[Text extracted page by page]
========================================

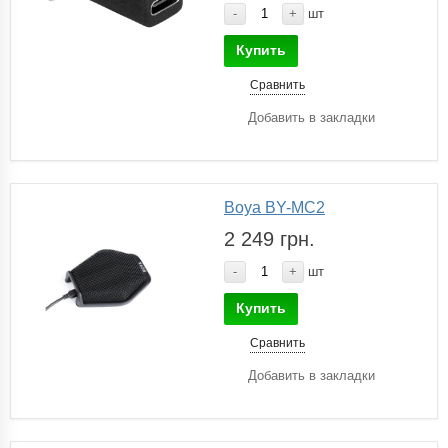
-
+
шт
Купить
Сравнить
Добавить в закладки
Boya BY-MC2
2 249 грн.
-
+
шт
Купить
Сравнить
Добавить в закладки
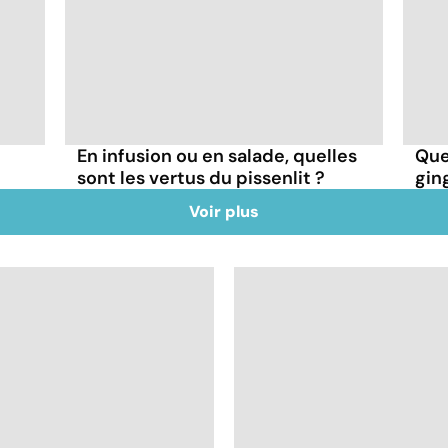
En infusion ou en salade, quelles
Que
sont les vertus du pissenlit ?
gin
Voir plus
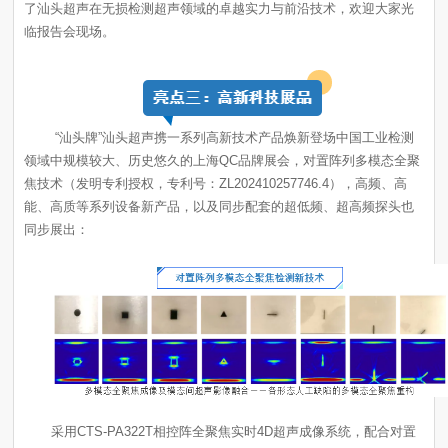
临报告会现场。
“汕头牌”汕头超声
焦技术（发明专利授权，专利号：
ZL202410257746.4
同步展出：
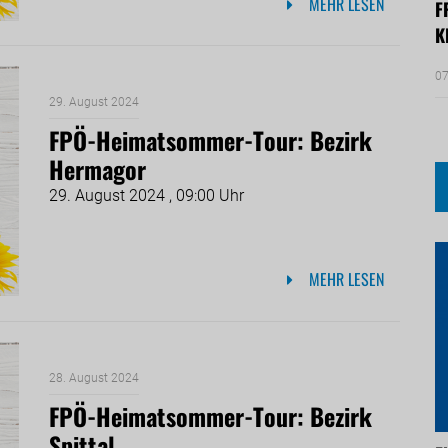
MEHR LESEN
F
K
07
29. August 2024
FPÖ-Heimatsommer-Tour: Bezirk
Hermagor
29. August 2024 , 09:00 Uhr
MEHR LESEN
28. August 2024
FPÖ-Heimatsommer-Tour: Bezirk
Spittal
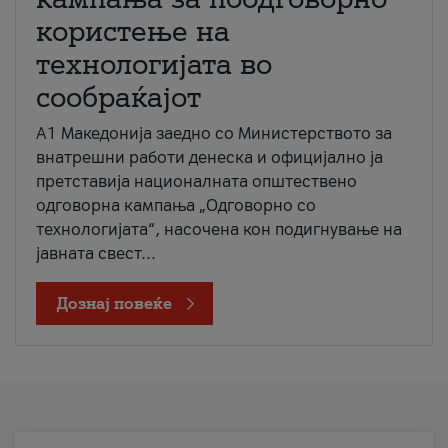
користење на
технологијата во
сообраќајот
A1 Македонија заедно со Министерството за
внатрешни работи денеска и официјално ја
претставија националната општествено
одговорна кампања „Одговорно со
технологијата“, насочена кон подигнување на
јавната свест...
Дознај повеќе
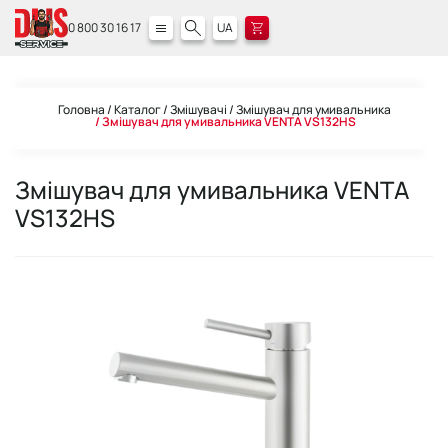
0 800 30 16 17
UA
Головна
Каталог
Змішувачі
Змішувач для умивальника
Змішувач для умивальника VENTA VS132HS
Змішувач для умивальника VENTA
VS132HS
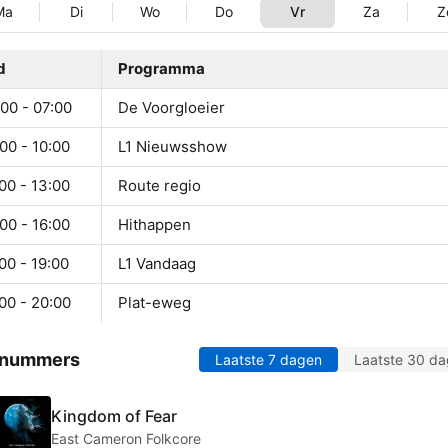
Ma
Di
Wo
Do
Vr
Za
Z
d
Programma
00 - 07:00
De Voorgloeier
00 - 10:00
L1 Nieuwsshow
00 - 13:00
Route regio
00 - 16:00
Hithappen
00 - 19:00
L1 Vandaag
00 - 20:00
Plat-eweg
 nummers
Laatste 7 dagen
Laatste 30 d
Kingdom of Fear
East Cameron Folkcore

========================================

| What is expected |
Reproduce every line of text in the material above word for word, leaving out the pictures.

| Answer to this task |
-
+
шт
Купить
Сравнить
Добавить в закладки
Boya BY-MC2
2 249 грн.
-
+
шт
Купить
Сравнить
Добавить в закладки
En infusion ou en salade, quelles
Que
sont les vertus du pissenlit ?
gin
Voir plus
临报告会现场。
“汕头牌”汕头超声
焦技术（发明专利授权，专利号：
ZL202410257746.4
同步展出：
MEHR LESEN
F
K
07
29. August 2024
FPÖ-Heimatsommer-Tour: Bezirk
Hermagor
29. August 2024 , 09:00 Uhr
MEHR LESEN
28. August 2024
FPÖ-Heimatsommer-Tour: Bezirk
Spittal
користење на
технологијата во
сообраќајот
A1 Македонија заедно со Министерството за
внатрешни работи денеска и официјално ја
претставија националната општествено
одговорна кампања „Одговорно со
технологијата“, насочена кон подигнување на
јавната свест...
Дознај повеќе
0 800 30 16 17
UA
Головна
Каталог
Змішувачі
Змішувач для умивальника
Змішувач для умивальника VENTA VS132HS
Змішувач для умивальника VENTA
VS132HS
Ma
Di
Wo
Do
Vr
Za
Z
d
Programma
00 - 07:00
De Voorgloeier
00 - 10:00
L1 Nieuwsshow
00 - 13:00
Route regio
00 - 16:00
Hithappen
00 - 19:00
L1 Vandaag
00 - 20:00
Plat-eweg
 nummers
Laatste 7 dagen
Laatste 30 d
Kingdom of Fear
East Cameron Folkcore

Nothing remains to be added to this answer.